Collected data entries
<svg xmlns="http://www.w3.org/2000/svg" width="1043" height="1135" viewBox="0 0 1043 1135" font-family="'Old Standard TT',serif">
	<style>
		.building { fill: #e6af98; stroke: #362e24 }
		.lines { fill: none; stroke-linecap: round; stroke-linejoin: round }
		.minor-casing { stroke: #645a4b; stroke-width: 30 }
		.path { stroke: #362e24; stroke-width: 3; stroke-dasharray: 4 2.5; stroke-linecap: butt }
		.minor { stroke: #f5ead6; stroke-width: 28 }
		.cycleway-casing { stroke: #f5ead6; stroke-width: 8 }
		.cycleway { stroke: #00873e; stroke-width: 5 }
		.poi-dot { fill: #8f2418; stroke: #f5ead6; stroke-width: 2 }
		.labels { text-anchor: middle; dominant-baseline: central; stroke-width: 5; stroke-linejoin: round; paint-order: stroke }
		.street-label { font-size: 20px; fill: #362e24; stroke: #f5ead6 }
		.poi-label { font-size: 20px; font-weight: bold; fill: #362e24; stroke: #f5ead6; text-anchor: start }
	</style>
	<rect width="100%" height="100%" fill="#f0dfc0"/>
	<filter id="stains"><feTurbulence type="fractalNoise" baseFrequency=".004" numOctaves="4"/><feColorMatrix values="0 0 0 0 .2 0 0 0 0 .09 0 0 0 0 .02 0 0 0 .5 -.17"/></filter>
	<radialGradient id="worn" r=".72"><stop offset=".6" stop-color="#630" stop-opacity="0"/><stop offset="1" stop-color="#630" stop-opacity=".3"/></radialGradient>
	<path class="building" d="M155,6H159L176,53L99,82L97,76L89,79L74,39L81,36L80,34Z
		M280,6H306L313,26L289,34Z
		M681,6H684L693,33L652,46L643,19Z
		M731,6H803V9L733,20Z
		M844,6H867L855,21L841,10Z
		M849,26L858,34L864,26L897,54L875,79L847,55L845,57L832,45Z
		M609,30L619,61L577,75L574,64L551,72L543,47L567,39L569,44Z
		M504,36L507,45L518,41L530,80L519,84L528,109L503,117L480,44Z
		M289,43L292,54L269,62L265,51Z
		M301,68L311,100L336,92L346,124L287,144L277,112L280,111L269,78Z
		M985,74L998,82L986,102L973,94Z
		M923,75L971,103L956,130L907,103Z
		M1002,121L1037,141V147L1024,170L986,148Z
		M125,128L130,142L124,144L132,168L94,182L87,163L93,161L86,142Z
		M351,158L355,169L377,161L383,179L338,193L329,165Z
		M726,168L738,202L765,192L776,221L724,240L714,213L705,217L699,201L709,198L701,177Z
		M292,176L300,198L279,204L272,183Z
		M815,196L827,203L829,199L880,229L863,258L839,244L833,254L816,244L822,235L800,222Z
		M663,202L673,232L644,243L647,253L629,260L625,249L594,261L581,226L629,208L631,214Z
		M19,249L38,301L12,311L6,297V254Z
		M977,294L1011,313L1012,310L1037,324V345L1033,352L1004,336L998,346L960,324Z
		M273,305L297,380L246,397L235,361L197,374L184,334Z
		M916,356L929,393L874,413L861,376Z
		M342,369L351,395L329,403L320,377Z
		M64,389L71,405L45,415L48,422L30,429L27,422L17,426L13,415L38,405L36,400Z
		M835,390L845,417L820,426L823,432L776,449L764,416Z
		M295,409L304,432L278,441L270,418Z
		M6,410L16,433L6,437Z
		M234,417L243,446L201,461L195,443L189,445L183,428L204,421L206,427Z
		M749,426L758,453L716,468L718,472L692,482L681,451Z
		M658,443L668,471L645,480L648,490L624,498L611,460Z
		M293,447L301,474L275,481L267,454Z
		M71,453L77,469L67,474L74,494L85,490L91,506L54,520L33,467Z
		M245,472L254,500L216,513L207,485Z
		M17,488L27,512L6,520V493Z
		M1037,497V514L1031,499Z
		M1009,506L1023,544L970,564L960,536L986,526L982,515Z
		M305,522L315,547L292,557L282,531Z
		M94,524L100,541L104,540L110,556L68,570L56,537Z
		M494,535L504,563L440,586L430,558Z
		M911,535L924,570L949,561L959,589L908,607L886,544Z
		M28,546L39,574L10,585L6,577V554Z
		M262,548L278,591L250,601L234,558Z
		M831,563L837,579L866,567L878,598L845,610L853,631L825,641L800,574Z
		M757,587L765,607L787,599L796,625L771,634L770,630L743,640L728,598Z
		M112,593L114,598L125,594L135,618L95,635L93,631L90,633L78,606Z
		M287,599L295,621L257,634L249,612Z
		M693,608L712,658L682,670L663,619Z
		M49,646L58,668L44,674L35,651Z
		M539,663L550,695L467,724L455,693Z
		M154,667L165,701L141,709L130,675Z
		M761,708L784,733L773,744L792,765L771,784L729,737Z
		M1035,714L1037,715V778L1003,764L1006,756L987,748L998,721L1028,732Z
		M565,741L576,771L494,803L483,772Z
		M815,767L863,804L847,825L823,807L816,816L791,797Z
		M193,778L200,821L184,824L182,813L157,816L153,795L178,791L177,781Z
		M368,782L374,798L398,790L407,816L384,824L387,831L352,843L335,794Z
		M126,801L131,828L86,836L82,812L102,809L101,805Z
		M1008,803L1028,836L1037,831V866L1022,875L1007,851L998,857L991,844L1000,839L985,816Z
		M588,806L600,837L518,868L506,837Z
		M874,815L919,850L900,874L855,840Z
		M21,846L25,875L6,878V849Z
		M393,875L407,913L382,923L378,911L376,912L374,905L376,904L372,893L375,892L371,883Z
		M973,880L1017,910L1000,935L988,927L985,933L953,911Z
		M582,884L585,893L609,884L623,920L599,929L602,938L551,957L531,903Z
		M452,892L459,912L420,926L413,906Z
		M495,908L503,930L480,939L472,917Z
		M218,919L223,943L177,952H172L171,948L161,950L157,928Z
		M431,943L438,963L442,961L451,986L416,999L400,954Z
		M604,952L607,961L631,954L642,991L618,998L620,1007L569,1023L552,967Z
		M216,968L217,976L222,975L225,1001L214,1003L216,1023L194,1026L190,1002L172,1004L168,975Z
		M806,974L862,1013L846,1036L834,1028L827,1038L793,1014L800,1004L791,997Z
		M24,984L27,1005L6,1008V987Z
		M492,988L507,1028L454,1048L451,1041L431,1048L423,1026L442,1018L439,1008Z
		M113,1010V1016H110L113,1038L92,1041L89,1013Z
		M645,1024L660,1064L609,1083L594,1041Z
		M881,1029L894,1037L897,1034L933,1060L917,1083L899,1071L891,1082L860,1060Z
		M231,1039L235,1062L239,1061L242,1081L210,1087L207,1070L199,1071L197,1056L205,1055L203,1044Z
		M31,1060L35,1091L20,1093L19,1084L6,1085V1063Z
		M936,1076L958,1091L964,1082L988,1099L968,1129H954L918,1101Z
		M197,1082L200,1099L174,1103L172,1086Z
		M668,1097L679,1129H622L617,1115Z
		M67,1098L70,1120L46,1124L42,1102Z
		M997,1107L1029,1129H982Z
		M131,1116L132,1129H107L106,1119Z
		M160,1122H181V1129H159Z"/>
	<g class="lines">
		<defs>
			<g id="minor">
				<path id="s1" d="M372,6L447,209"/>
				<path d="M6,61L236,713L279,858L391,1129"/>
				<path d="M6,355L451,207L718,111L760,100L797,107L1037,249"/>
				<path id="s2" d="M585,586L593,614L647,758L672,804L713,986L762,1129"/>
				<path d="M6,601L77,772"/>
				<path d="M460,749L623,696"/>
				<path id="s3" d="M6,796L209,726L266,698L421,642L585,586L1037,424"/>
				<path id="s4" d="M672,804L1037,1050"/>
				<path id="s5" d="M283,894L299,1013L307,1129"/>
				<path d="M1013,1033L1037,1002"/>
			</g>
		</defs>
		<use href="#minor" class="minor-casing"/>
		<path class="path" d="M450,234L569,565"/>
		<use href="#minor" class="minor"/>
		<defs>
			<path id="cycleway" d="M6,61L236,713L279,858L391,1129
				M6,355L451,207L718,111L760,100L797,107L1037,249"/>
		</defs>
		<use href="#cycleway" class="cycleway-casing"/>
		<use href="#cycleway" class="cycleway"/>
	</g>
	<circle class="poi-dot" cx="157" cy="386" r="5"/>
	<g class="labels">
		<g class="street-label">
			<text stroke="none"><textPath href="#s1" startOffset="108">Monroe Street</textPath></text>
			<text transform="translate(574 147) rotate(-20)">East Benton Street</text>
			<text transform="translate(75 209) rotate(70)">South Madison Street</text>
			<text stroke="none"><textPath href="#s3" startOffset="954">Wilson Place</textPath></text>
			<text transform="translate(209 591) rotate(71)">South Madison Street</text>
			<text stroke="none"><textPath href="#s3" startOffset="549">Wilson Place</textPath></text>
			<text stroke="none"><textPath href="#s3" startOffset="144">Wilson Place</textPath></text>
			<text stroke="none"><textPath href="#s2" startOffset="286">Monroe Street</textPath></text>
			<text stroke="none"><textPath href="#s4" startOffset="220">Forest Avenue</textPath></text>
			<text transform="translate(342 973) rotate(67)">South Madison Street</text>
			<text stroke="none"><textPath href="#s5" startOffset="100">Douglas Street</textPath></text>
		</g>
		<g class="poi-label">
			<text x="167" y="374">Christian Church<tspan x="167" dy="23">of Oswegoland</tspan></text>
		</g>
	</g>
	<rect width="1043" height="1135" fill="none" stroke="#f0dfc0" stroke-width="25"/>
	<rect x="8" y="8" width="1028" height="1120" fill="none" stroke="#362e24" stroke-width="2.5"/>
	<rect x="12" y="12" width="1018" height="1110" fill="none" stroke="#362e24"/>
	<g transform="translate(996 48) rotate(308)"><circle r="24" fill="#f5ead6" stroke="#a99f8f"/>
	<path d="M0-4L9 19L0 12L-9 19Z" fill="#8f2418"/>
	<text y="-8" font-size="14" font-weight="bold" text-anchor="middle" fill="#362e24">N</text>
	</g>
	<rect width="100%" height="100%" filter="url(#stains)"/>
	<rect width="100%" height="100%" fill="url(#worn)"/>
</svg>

* EXERCISE DIRECTIONS:
Copy each line above where "middle" appears.

* WRITTEN ANSWER:
		.labels { text-anchor: middle; dominant-baseline: central; stroke-width: 5; stroke-linejoin: round; paint-order: stroke }
	<text y="-8" font-size="14" font-weight="bold" text-anchor="middle" fill="#362e24">N</text>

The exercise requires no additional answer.